You’ve heard this advice before but – the best way to lower the likelihood that you’ll suffer a stroke is to live a healthy lifestyle. Follow a healthy diet, get plenty of exercise, keep your weight healthy, manage stress, limit alcohol consumption and – importantly – don’t smoke. Other stroke prevention advice includes:
- Avoid overworking yourself. Working 55 hours/week or more raises stroke risk by 33%. This is worrisome, given that the average American workweek has now grown to 47 hours.
- Try Tai Chi. Combining gentle movement with meditative breathing, tai chi helps to regulate blood pressure and cholesterol levels.

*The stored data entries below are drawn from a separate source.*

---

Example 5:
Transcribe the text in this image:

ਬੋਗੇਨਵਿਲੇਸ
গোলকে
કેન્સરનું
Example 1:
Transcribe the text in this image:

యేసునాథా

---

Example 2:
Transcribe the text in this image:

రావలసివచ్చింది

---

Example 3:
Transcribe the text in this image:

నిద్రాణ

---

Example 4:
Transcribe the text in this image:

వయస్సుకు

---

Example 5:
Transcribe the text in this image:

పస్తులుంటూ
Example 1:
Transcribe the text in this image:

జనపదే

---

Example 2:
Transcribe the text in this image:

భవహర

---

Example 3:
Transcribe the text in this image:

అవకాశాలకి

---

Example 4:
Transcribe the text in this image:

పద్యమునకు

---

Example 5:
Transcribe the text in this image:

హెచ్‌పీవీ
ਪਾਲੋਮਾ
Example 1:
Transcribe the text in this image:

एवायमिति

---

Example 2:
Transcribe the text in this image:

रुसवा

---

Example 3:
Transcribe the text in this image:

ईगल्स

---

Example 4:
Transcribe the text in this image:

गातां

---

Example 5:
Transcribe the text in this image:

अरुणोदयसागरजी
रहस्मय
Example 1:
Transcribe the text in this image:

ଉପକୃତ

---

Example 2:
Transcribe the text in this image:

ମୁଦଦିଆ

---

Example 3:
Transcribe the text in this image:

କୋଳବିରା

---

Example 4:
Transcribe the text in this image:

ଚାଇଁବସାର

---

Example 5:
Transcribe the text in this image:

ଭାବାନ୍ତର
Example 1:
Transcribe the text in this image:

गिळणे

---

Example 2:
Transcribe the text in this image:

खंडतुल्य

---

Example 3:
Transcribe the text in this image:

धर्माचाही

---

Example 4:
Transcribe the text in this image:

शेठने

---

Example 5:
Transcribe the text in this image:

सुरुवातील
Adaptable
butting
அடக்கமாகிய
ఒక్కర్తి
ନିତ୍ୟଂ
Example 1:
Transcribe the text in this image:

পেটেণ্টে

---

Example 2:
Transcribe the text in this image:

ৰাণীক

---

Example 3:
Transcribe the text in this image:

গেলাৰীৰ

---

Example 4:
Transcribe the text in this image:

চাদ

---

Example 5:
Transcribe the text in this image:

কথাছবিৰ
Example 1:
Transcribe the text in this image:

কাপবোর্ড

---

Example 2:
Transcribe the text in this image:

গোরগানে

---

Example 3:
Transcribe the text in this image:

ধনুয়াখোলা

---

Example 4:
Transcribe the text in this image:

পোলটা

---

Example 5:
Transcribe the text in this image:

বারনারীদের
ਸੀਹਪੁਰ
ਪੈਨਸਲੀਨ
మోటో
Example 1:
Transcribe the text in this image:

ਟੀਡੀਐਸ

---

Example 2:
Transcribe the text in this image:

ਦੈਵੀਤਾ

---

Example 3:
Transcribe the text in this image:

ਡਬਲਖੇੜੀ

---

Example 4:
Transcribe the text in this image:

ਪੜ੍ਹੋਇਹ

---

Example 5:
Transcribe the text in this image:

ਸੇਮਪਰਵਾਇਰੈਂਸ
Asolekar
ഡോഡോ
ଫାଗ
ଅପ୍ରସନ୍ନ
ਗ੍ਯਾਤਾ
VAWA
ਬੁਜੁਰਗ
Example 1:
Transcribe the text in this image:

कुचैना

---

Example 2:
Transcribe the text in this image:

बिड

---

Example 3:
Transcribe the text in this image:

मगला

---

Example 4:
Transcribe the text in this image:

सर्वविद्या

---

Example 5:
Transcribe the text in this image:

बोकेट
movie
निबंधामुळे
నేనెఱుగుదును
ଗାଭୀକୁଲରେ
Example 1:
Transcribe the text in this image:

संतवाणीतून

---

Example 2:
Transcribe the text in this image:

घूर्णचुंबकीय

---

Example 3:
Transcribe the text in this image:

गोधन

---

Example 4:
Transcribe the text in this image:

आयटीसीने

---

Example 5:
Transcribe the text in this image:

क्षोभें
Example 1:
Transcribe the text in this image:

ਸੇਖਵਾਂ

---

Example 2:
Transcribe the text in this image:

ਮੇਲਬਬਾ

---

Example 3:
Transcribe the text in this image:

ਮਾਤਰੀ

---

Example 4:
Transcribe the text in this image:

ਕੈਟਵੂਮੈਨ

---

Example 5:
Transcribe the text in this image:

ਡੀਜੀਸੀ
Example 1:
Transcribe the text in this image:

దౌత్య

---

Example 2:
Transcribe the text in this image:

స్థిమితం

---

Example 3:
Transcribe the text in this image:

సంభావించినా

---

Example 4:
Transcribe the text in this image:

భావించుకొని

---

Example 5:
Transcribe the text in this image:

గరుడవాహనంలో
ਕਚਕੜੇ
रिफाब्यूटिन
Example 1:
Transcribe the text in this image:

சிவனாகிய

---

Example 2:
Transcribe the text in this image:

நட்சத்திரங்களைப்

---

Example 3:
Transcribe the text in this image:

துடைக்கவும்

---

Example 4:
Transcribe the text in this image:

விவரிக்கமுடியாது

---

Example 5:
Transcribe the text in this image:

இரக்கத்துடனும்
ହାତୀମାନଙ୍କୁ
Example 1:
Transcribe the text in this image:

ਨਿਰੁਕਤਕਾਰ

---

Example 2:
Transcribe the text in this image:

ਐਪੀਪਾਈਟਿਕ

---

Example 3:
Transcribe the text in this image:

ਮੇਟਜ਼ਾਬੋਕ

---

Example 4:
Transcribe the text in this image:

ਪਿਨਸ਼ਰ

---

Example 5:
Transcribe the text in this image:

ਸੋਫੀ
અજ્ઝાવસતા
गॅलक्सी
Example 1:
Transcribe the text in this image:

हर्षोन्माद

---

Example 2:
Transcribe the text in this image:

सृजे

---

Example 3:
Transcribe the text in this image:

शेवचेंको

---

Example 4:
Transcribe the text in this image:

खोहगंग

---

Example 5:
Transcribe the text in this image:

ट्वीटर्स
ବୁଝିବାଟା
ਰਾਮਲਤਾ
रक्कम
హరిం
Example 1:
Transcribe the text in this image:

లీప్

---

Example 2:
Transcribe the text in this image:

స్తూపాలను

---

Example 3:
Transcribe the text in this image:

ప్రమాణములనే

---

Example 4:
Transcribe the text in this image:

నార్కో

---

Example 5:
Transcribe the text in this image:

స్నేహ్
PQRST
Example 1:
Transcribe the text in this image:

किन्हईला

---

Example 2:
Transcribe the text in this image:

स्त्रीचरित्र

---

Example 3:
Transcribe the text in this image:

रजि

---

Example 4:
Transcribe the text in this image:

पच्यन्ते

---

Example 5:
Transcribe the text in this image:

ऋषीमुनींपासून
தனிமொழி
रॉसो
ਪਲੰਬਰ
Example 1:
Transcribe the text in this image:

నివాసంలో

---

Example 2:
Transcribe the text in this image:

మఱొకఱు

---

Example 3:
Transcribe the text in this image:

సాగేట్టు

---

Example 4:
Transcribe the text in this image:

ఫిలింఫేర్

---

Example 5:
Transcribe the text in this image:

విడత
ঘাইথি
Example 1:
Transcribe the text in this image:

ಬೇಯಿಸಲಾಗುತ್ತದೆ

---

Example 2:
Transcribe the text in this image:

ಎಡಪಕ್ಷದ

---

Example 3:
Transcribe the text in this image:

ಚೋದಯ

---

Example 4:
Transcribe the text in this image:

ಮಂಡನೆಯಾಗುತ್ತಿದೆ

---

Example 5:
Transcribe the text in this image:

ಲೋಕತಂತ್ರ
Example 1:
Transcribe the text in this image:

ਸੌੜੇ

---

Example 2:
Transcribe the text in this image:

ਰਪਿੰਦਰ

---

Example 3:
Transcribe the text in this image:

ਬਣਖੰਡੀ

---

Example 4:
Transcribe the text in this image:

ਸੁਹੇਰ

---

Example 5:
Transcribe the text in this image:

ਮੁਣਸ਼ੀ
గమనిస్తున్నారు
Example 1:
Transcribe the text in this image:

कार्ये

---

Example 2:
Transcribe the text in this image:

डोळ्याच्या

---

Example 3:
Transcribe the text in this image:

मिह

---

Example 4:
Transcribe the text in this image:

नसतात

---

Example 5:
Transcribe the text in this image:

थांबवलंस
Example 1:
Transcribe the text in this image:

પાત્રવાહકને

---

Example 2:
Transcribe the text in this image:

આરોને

- Be social. Loneliness and isolation raise stroke risk by 32%. This is especially a problem for elderly people, who may be retired, living alone and unable to drive.
- Take necessary measures to improve sleep. Sleep fragmentation (awakening often throughout the night) can cause arterial stiffness in the brain, leading to oxygen-deprivation and higher stroke risk for older people.
- Eat lots of fresh produce – especially white-fleshed fruits and vegetables. Researchers report that bananas, pears, apples, mushrooms and cauliflower are even more protective against stroke.